WORK ITEM. Copy every line of the entries below character for character, keeping each line break where it falls.

Dataset excerpts:
-*-

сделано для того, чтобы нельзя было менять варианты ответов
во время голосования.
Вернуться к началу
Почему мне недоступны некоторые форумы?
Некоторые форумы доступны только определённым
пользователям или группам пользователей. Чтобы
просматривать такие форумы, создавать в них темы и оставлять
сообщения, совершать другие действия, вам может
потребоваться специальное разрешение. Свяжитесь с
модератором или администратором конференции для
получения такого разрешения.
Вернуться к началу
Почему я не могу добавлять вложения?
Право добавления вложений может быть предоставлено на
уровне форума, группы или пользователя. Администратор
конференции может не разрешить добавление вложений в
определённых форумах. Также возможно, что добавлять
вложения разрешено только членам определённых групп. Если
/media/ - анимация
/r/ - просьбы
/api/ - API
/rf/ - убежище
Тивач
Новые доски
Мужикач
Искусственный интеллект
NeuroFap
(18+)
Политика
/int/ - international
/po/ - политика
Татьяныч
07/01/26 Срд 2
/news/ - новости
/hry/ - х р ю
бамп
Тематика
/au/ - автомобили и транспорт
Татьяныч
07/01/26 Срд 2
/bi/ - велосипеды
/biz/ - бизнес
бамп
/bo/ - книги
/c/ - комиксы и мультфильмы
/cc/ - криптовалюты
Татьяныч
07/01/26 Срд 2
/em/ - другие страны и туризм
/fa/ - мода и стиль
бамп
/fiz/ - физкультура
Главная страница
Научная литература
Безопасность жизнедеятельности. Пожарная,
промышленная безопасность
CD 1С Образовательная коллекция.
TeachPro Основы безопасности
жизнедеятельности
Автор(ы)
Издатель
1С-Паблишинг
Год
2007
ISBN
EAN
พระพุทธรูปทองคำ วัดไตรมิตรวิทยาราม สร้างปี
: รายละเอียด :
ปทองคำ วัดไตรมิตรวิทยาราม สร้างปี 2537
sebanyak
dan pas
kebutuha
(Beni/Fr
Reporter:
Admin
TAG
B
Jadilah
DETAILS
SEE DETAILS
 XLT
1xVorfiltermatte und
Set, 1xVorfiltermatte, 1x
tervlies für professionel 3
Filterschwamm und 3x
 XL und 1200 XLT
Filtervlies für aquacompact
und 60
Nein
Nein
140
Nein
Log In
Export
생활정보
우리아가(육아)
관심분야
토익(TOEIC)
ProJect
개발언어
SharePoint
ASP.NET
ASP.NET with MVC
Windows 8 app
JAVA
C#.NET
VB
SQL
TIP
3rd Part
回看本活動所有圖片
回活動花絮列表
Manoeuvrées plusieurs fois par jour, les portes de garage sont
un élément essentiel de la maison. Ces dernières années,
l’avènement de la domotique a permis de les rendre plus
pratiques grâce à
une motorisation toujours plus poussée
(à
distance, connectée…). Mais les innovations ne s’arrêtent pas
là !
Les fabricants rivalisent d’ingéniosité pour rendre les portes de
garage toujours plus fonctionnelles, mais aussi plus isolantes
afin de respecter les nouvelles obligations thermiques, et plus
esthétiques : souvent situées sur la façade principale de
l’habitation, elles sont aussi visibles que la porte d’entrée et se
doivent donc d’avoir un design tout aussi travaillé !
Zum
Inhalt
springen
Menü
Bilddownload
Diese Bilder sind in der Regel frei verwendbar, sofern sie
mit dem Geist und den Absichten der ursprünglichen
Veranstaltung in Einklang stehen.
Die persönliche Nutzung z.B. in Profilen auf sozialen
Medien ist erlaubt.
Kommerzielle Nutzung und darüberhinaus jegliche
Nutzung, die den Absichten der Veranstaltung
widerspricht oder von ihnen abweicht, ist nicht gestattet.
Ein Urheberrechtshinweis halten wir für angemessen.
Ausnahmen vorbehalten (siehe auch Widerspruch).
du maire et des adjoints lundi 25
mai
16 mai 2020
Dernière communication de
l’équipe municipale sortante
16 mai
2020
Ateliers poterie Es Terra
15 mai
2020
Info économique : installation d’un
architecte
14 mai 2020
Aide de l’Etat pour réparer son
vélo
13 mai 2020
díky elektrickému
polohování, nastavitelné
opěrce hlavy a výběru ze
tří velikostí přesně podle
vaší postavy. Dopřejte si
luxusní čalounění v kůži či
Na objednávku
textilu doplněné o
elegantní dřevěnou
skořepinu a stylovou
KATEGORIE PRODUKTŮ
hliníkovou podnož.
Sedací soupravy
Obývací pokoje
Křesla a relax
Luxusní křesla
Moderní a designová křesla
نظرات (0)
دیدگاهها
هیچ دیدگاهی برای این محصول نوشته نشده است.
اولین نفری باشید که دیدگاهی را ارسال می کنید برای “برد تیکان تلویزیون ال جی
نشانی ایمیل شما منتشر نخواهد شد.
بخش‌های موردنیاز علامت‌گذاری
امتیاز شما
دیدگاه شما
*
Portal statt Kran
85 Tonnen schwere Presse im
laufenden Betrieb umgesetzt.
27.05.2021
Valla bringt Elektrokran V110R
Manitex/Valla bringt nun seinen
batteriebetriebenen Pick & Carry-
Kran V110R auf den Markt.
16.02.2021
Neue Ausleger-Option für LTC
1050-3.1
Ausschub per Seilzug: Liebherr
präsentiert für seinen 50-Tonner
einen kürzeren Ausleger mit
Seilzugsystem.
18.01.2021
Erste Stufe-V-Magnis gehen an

-*-

TASK SOLUTION.
сделано для того, чтобы нельзя было менять варианты ответов
во время голосования.
Вернуться к началу
Почему мне недоступны некоторые форумы?
Некоторые форумы доступны только определённым
пользователям или группам пользователей. Чтобы
просматривать такие форумы, создавать в них темы и оставлять
сообщения, совершать другие действия, вам может
потребоваться специальное разрешение. Свяжитесь с
модератором или администратором конференции для
получения такого разрешения.
Вернуться к началу
Почему я не могу добавлять вложения?
Право добавления вложений может быть предоставлено на
уровне форума, группы или пользователя. Администратор
конференции может не разрешить добавление вложений в
определённых форумах. Также возможно, что добавлять
вложения разрешено только членам определённых групп. Если
/media/ - анимация
/r/ - просьбы
/api/ - API
/rf/ - убежище
Тивач
Новые доски
Мужикач
Искусственный интеллект
NeuroFap
(18+)
Политика
/int/ - international
/po/ - политика
Татьяныч
07/01/26 Срд 2
/news/ - новости
/hry/ - х р ю
бамп
Тематика
/au/ - автомобили и транспорт
Татьяныч
07/01/26 Срд 2
/bi/ - велосипеды
/biz/ - бизнес
бамп
/bo/ - книги
/c/ - комиксы и мультфильмы
/cc/ - криптовалюты
Татьяныч
07/01/26 Срд 2
/em/ - другие страны и туризм
/fa/ - мода и стиль
бамп
/fiz/ - физкультура
Главная страница
Научная литература
Безопасность жизнедеятельности. Пожарная,
промышленная безопасность
CD 1С Образовательная коллекция.
TeachPro Основы безопасности
жизнедеятельности
Автор(ы)
Издатель
1С-Паблишинг
Год
2007
ISBN
EAN
พระพุทธรูปทองคำ วัดไตรมิตรวิทยาราม สร้างปี
: รายละเอียด :
ปทองคำ วัดไตรมิตรวิทยาราม สร้างปี 2537
sebanyak
dan pas
kebutuha
(Beni/Fr
Reporter:
Admin
TAG
B
Jadilah
DETAILS
SEE DETAILS
 XLT
1xVorfiltermatte und
Set, 1xVorfiltermatte, 1x
tervlies für professionel 3
Filterschwamm und 3x
 XL und 1200 XLT
Filtervlies für aquacompact
und 60
Nein
Nein
140
Nein
Log In
Export
생활정보
우리아가(육아)
관심분야
토익(TOEIC)
ProJect
개발언어
SharePoint
ASP.NET
ASP.NET with MVC
Windows 8 app
JAVA
C#.NET
VB
SQL
TIP
3rd Part
回看本活動所有圖片
回活動花絮列表
Manoeuvrées plusieurs fois par jour, les portes de garage sont
un élément essentiel de la maison. Ces dernières années,
l’avènement de la domotique a permis de les rendre plus
pratiques grâce à
une motorisation toujours plus poussée
(à
distance, connectée…). Mais les innovations ne s’arrêtent pas
là !
Les fabricants rivalisent d’ingéniosité pour rendre les portes de
garage toujours plus fonctionnelles, mais aussi plus isolantes
afin de respecter les nouvelles obligations thermiques, et plus
esthétiques : souvent situées sur la façade principale de
l’habitation, elles sont aussi visibles que la porte d’entrée et se
doivent donc d’avoir un design tout aussi travaillé !
Zum
Inhalt
springen
Menü
Bilddownload
Diese Bilder sind in der Regel frei verwendbar, sofern sie
mit dem Geist und den Absichten der ursprünglichen
Veranstaltung in Einklang stehen.
Die persönliche Nutzung z.B. in Profilen auf sozialen
Medien ist erlaubt.
Kommerzielle Nutzung und darüberhinaus jegliche
Nutzung, die den Absichten der Veranstaltung
widerspricht oder von ihnen abweicht, ist nicht gestattet.
Ein Urheberrechtshinweis halten wir für angemessen.
Ausnahmen vorbehalten (siehe auch Widerspruch).
du maire et des adjoints lundi 25
mai
16 mai 2020
Dernière communication de
l’équipe municipale sortante
16 mai
2020
Ateliers poterie Es Terra
15 mai
2020
Info économique : installation d’un
architecte
14 mai 2020
Aide de l’Etat pour réparer son
vélo
13 mai 2020
díky elektrickému
polohování, nastavitelné
opěrce hlavy a výběru ze
tří velikostí přesně podle
vaší postavy. Dopřejte si
luxusní čalounění v kůži či
Na objednávku
textilu doplněné o
elegantní dřevěnou
skořepinu a stylovou
KATEGORIE PRODUKTŮ
hliníkovou podnož.
Sedací soupravy
Obývací pokoje
Křesla a relax
Luxusní křesla
Moderní a designová křesla
نظرات (0)
دیدگاهها
هیچ دیدگاهی برای این محصول نوشته نشده است.
اولین نفری باشید که دیدگاهی را ارسال می کنید برای “برد تیکان تلویزیون ال جی
نشانی ایمیل شما منتشر نخواهد شد.
بخش‌های موردنیاز علامت‌گذاری
امتیاز شما
دیدگاه شما
*
Portal statt Kran
85 Tonnen schwere Presse im
laufenden Betrieb umgesetzt.
27.05.2021
Valla bringt Elektrokran V110R
Manitex/Valla bringt nun seinen
batteriebetriebenen Pick & Carry-
Kran V110R auf den Markt.
16.02.2021
Neue Ausleger-Option für LTC
1050-3.1
Ausschub per Seilzug: Liebherr
präsentiert für seinen 50-Tonner
einen kürzeren Ausleger mit
Seilzugsystem.
18.01.2021
Erste Stufe-V-Magnis gehen an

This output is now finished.